Italian, Spanish bonds ease sharply after ECB move
The pressure on Italian and Spanish government debt eased sharply Monday after the European Central Bank said it was ready to buy eurozone bonds following the turmoil on the markets last week.
The ECB said it would "actively" renew eurozone bond purchases after Italy and Spain announced fresh measures and reforms to bolster their economies and tackle debt problems which had pushed their borrowing costs to record highs.
At around 0715 GMT, the yield or the rate of return earned by investors on the Italian 10-year government bond was 5.417 percent, down sharply from 6.189 percent at the close Friday.
The Spanish 10-year bond was at 5.285 percent after 6.271 percent, with both doing even better than in opening trade.
Rates above six percent are thought to be unsustainable over the longer term for government financing and the pressure on Italy and Spain had raised fears that they too may need a bailout after Greece, Ireland and Portugal.
French Finance Minister Francois Baroin said Monday that the ECB is ready to buy Spanish and Italian government debt.
New measures announced at the weekend by Spain and Italy "have enabled the ECB to consider that, given that they are moving in the right direction, it was legitimate to help them," Baroin told Europe 1 radio.
"The ECB announcement seems to be having a real impact on the yields of the two countries," said Nordine Naam, a bond strategist at French investment bank Natixis.
As the pressure eased on their bonds, so did the risk premium that Italy and Spain must pay compared with Germany, Europe's strongest economy and the benchmark for eurozone government debt.

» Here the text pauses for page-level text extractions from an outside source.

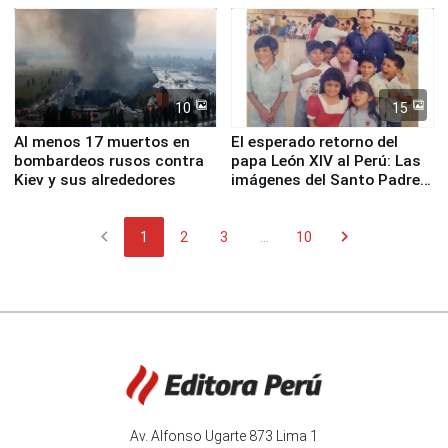
Fenómeno El Niño
de Chile
10
15
Al menos 17 muertos en
El esperado retorno del
bombardeos rusos contra
papa León XIV al Perú: Las
Kiev y sus alrededores
imágenes del Santo Padre
en su labor pastoral en
nuestro país
chevron_left
chevron_right
1
2
3
...
10
Av. Alfonso Ugarte 873 Lima 1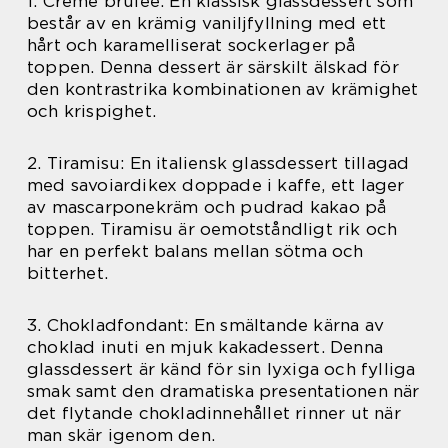
1. Crème brûlée: En klassisk glassdessert som
består av en krämig vaniljfyllning med ett
hårt och karamelliserat sockerlager på
toppen. Denna dessert är särskilt älskad för
den kontrastrika kombinationen av krämighet
och krispighet.
2. Tiramisu: En italiensk glassdessert tillagad
med savoiardikex doppade i kaffe, ett lager
av mascarponekräm och pudrad kakao på
toppen. Tiramisu är oemotståndligt rik och
har en perfekt balans mellan sötma och
bitterhet.
3. Chokladfondant: En smältande kärna av
choklad inuti en mjuk kakadessert. Denna
glassdessert är känd för sin lyxiga och fylliga
smak samt den dramatiska presentationen när
det flytande chokladinnehållet rinner ut när
man skär igenom den.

The spread or the difference in yield between the Spanish 10-year bond and the German equivalent was at 300 basis points (3.0 percentage points), down from record highs of more than 400 basis points last week.
The spread on the Italian bond was 311 basis points.
In its overnight statement, the ECB governing council welcomed additional steps by Rome and Madrid and said it considered the "decisive and swift implementation by both governments as essential in order to substantially enhance the competitiveness and flexibility of their economies, and to rapidly reduce public deficits."
It also stressed the "decisive importance" of each government's declared intention "to fully honour their own individual sovereign signature as a key element in ensuring financial stability in the euro area as a whole."
That meant governments had pledged to honour their debts and not consider default as a way of resolving debt problems.
Given those conditions, along with decisions taken at an emergency July 21 eurozone summit, "the ECB will actively implement its Securities Markets Programme," which purchases bonds issued by eurozone governments on secondary markets.
Italian Prime Minister Silvio Berlusconi has vowed that lawmakers would push through additional austerity measures, including a constitutional amendment to force governments to keep balanced budgets.
Spain announced new reforms to bring in an additional 4.9 billion euros ($7.0 billion) and help curb its public deficit.
The moves were aimed at demonstrating to financial markets that the two crucial eurozone economies were serious about getting on top of their respective problems.